Das Deutschlandstipendium im Überblick

Viele kennen das Deutschlandstipendium schon – auch wenn sie sich noch nicht mit dem Thema Stipendien auseinandergesetzt haben. Trotzdem ist die Vorstellung, die man davon hat, relativ neblig und deswegen wollen wir euch dieses Programm mal genauer vorstellen:

Das Deutschlandstipendium gibt es seit 2011 und wird zur Hälfte vom Bund und zur Hälfte von privaten Stiftern getragen. Allein im vergangenen Jahr wurden über 25.900 Studenten in die Förderung aufgenommen. Die Stipendiaten erhalten 300 Euro monatlich. Dies deckt natürlich nicht die gesamten Lebenshaltungskosten, stellt aber einen schönen Zuschuss dar.

Das Ziel des Deutschlandstipendiums ist es, leistungsorientierte Studenten zu unterstützen, um ihnen einen hervorragenden Werdegang zu ermöglichen. Gefördert werden vor allem Studenten, die sehr gute Leistungen erbringen und/oder sich gesellschaftlich engagieren. Beim Deutschlandstipendium werden aber auch besondere Erfolge, Auszeichnungen und Preise (z.B. Jugend forscht) oder die Biografie der Studenten berücksichtigt, sei es beispielsweise der Migrationshintergrund.

Schön und gut, denkt ihr euch jetzt, aber wie funktioniert die Bewerbung für das Deutschlandstipendium?

Solltet ihr nach hinreichender Recherche festgestellt haben, dass das Deutschlandstipendium für euch in Frage kommt, solltet ihr euch informieren, ob eure Hochschule das Stipendium anbietet. Über die Deutschlandkarte könnt ihr das schnell und einfach checken.

Wenn eure Uni dabei ist, könnt ihr euch über die Ansprechpartner oder eure Homepage informieren lassen. Dort findet ihr normalerweise alle Informationen zu Bewerbungsfristen oder zur Bewerbungsmappe.

Normalerweise läuft das Bewerbungsverfahren in drei Phasen ab:

  1. Auswahlrunde: Im gegebenen Zeitraum müsst ihr ein Online-Formular ausfüllen. Darin gebt ihr die wichtigsten Daten zu euch an, unter anderem auch, was ihr studiert, in welchem Semester ihr seid, etc.
  2. Auswahlrunde: Solltet ihr in die Vorauswahl genommen werden, bekommt ihr eine zweiwöchige Frist gesetzt, in der ihr alle relevanten Dokumente einreichen müsst.

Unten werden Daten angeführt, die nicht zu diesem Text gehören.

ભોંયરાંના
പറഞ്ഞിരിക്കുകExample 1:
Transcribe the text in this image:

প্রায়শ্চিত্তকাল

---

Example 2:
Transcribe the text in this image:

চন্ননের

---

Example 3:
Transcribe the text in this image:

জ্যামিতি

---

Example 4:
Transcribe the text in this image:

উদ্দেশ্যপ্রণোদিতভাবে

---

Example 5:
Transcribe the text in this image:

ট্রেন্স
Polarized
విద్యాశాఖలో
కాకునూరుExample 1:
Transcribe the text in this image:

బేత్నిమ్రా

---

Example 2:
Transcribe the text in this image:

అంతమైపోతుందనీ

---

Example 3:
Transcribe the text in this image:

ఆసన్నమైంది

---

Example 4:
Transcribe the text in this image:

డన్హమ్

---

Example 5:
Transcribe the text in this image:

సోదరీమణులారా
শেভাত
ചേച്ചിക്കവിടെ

Dazu gehören unter anderem das Bewerbungsformular, ein Lebenslauf, das Abiturzeugnis und auch die Immatrikulationsbescheinigung.
  3. Auswahlrunde: Wenn ihr durch die Kommission in die Endauswahl gekommen seid, werden Studenten und Fördernde gematcht und es gibt eine Vergabefeier der Stipendien.

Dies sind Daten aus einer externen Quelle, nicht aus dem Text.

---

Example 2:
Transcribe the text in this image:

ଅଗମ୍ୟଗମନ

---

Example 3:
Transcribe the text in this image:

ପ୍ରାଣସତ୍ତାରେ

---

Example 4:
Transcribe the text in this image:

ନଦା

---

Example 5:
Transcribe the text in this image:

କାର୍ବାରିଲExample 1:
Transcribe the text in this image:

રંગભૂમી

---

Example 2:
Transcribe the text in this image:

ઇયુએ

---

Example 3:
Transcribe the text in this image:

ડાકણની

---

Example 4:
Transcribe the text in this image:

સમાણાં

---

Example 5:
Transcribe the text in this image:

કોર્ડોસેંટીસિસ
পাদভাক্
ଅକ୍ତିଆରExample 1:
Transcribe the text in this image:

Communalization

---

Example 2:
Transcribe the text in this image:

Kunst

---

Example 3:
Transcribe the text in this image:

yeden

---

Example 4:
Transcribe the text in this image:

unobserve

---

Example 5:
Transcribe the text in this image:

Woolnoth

Aber was, wenn das Deutschlandstipendium nicht das Richtige für euch ist? Es gibt noch sehr viele andere Programme, die auf verschiedene Voraussetzungen ausgelegt sind. Hier findet ihr eine Liste, die die großen Träger darstellt:

  • Parteinahe Stiftungen

Es wurden sehr viele Stiftungen von Parteien gegründet, die im Bundestag vertreten sind. So gibt es zum Beispiel die Konrad-Adenauer-Stiftung, die der CDU nahesteht oder die Bundesstiftung Rosa Luxemburg, die mit der Linken verbunden ist. Je nach Partei, stehen auch unterschiedliche Werte im Mittelpunkt der Stiftung.

  • Konfessionelle Träger

Viele Glaubensgruppen bieten Förderungen an, die an die Konfession gebunden sind. Sehr bekannt ist das Cusanuswerk für die katholische Gemeinde oder die Avicenna-Stiftung, die sich an muslimische Mitglieder richtet.

  • Auslandsstipendien

Wie der Name schon sagt, fördern diese Programme Auslandsaufenhalte in Form von Auslandssemestern oder Praktika. Am bekanntesten ist das Erasmus-Stipendium.

  • Weiterbildungsstipendium/Aufstiegsstipendium

Diese beiden Förderungen werden von der Stiftung Begabtenförderungswerk berufliche Bildung übernommen. Sie richten sich an Berufserfahrene.

Dieser fördert Studenten aus aller Welt, die sich in Deutschland auf irgendeine Weise weiterbilden wollen.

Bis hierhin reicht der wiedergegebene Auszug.